L’administration pénitentiaire contrôle le fonctionnement des prisons grâce aux conseils de surveillance et aux conseils d’inspection. Les maisons d’arrêt et de correction et les dépôts de sûreté sont inspectés régulièrement par le directeur de la maison centrale d’Ensisheim puis par le directeur des prisons départementales et, tous les ans, par un directeur général des prisons.

Modalités d'entrée
Le fonds préfectoral est entré à une date indéterminée. 63 dossiers souvent complémentaires de ceux déjà versés sont arrivés aux Archives départementales du Territoire de Belfort en 2001, par dévolution des Archives départementales du Haut-Rhin.

Présentation du contenu
La sous-série 1 Y, fonds de la Préfecture est particulièrement intéressante puisqu’on y trouve tous les projets de construction et agrandissement de la maison d’arrêt et de correction de Belfort depuis la construction en 1829 jusqu’aux projets non aboutis du début XX
e
siècle. Cette partie (1 Y 16-26) comporte de nombreux plans aquarellés illustrant toutes les étapes.
Les rapports de police et les enquêtes des directeurs sur les détenus, prouvent que les évasions sont nombreuses à Belfort.
Les gardiens éprouvent des difficultés avec leurs prisonniers. Ceux-ci font preuve d’insubordination. Les gardiens, quant à eux, ne sont pas toujours intègres, comme en témoignent les plaintes des détenus à leur encontre. Les dossiers de carrière des fonctionnaires sont cependant assez succincts. Le climat tendu est entretenu par l’insalubrité et les conditions de détention.
Les évasions chez les jeunes délinquants et délinquantes sont fréquentes bien que l’administration pénitentiaire s’emploie à leur fournir une certaine éducation morale (voire religieuse), de l’instruction, ou à leur apprendre un métier. A Bavilliers, on encourage les jeunes filles à passer le certificat d’études, on les récompense pour leur bonne conduite.
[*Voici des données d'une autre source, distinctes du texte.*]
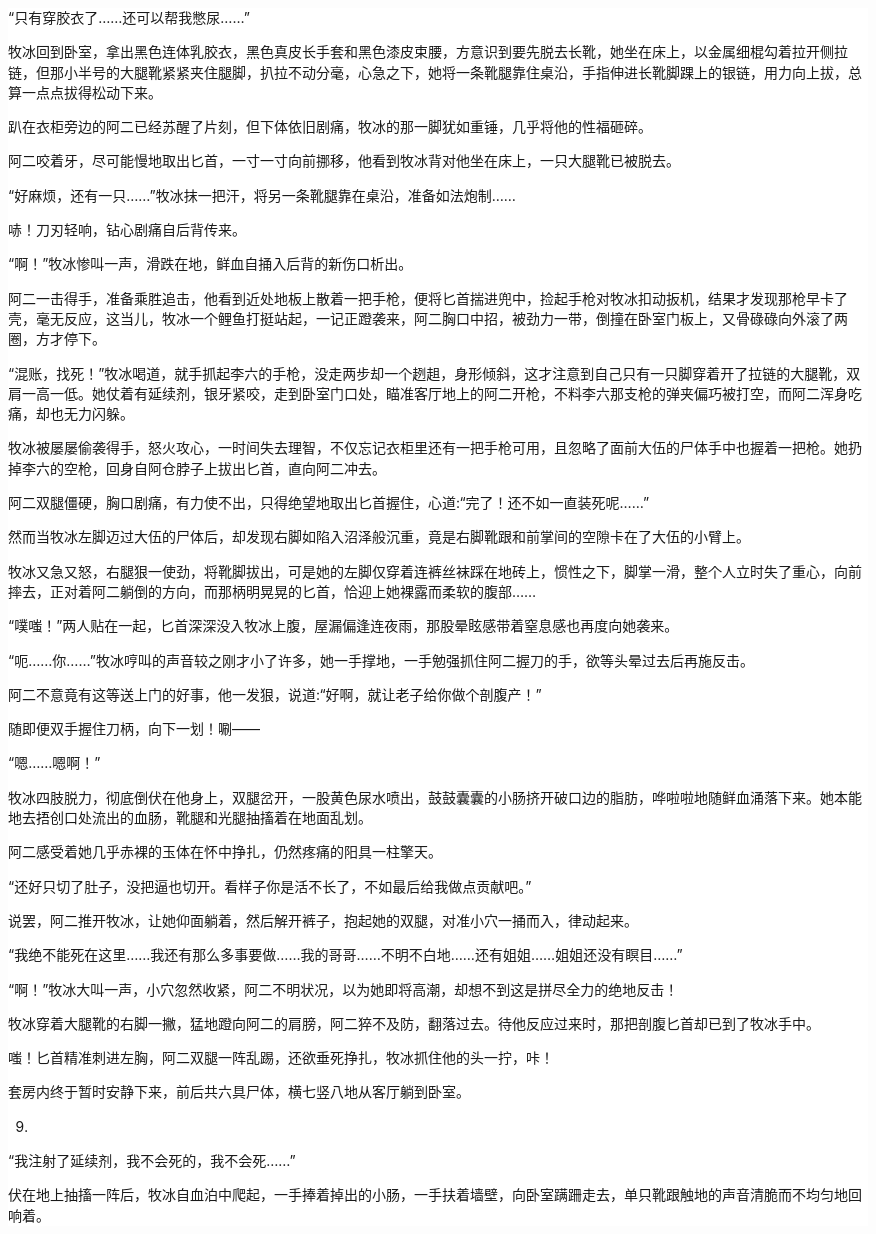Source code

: “只有穿胶衣了……还可以帮我憋尿……”

牧冰回到卧室，拿出黑色连体乳胶衣，黑色真皮长手套和黑色漆皮束腰，方意识到要先脱去长靴，她坐在床上，以金属细棍勾着拉开侧拉链，但那小半号的大腿靴紧紧夹住腿脚，扒拉不动分毫，心急之下，她将一条靴腿靠住桌沿，手指伸进长靴脚踝上的银链，用力向上拔，总算一点点拔得松动下来。

趴在衣柜旁边的阿二已经苏醒了片刻，但下体依旧剧痛，牧冰的那一脚犹如重锤，几乎将他的性福砸碎。

阿二咬着牙，尽可能慢地取出匕首，一寸一寸向前挪移，他看到牧冰背对他坐在床上，一只大腿靴已被脱去。

“好麻烦，还有一只……”牧冰抹一把汗，将另一条靴腿靠在桌沿，准备如法炮制……

哧！刀刃轻响，钻心剧痛自后背传来。

“啊！”牧冰惨叫一声，滑跌在地，鲜血自捅入后背的新伤口析出。

阿二一击得手，准备乘胜追击，他看到近处地板上散着一把手枪，便将匕首揣进兜中，捡起手枪对牧冰扣动扳机，结果才发现那枪早卡了壳，毫无反应，这当儿，牧冰一个鲤鱼打挺站起，一记正蹬袭来，阿二胸口中招，被劲力一带，倒撞在卧室门板上，又骨碌碌向外滚了两圈，方才停下。

“混账，找死！”牧冰喝道，就手抓起李六的手枪，没走两步却一个趔趄，身形倾斜，这才注意到自己只有一只脚穿着开了拉链的大腿靴，双肩一高一低。她仗着有延续剂，银牙紧咬，走到卧室门口处，瞄准客厅地上的阿二开枪，不料李六那支枪的弹夹偏巧被打空，而阿二浑身吃痛，却也无力闪躲。

牧冰被屡屡偷袭得手，怒火攻心，一时间失去理智，不仅忘记衣柜里还有一把手枪可用，且忽略了面前大伍的尸体手中也握着一把枪。她扔掉李六的空枪，回身自阿仓脖子上拔出匕首，直向阿二冲去。

阿二双腿僵硬，胸口剧痛，有力使不出，只得绝望地取出匕首握住，心道:“完了！还不如一直装死呢……”

然而当牧冰左脚迈过大伍的尸体后，却发现右脚如陷入沼泽般沉重，竟是右脚靴跟和前掌间的空隙卡在了大伍的小臂上。

牧冰又急又怒，右腿狠一使劲，将靴脚拔出，可是她的左脚仅穿着连裤丝袜踩在地砖上，惯性之下，脚掌一滑，整个人立时失了重心，向前摔去，正对着阿二躺倒的方向，而那柄明晃晃的匕首，恰迎上她裸露而柔软的腹部……

“噗嗤！”两人贴在一起，匕首深深没入牧冰上腹，屋漏偏逢连夜雨，那股晕眩感带着窒息感也再度向她袭来。

“呃……你……”牧冰哼叫的声音较之刚才小了许多，她一手撑地，一手勉强抓住阿二握刀的手，欲等头晕过去后再施反击。

阿二不意竟有这等送上门的好事，他一发狠，说道:“好啊，就让老子给你做个剖腹产！”

随即便双手握住刀柄，向下一划！唰——

“嗯……嗯啊！”

牧冰四肢脱力，彻底倒伏在他身上，双腿岔开，一股黄色尿水喷出，鼓鼓囊囊的小肠挤开破口边的脂肪，哗啦啦地随鲜血涌落下来。她本能地去捂创口处流出的血肠，靴腿和光腿抽搐着在地面乱划。

阿二感受着她几乎赤裸的玉体在怀中挣扎，仍然疼痛的阳具一柱擎天。

“还好只切了肚子，没把逼也切开。看样子你是活不长了，不如最后给我做点贡献吧。”

说罢，阿二推开牧冰，让她仰面躺着，然后解开裤子，抱起她的双腿，对准小穴一捅而入，律动起来。

“我绝不能死在这里……我还有那么多事要做……我的哥哥……不明不白地……还有姐姐……姐姐还没有瞑目……”

“啊！”牧冰大叫一声，小穴忽然收紧，阿二不明状况，以为她即将高潮，却想不到这是拼尽全力的绝地反击！

牧冰穿着大腿靴的右脚一撇，猛地蹬向阿二的肩膀，阿二猝不及防，翻落过去。待他反应过来时，那把剖腹匕首却已到了牧冰手中。

嗤！匕首精准刺进左胸，阿二双腿一阵乱踢，还欲垂死挣扎，牧冰抓住他的头一拧，咔！

套房内终于暂时安静下来，前后共六具尸体，横七竖八地从客厅躺到卧室。


9.


“我注射了延续剂，我不会死的，我不会死……”

伏在地上抽搐一阵后，牧冰自血泊中爬起，一手捧着掉出的小肠，一手扶着墙壁，向卧室蹒跚走去，单只靴跟触地的声音清脆而不均匀地回响着。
Evaluation, tris, et éliminations, sort final
Les éliminations ont porté sur les frais de transfèrement des détenus, les frais de tournées des directeurs. Ces dépenses sont reportées dans le budget (voir comptabilité, 1 Y 17-36). Par contre, les frais de transfèrement de Bavilliers sont conservés, dans la mesure où ils indiquent les mouvements de population. Il n’y a pas de registre d’écrou à Bavilliers, néanmoins le chercheur se reportera au bulletin de population, aux avis de désignation des jeunes détenues pour le foyer Sainte-Odile, et aux bulletins de libération pour connaître les entrées et sorties des détenues.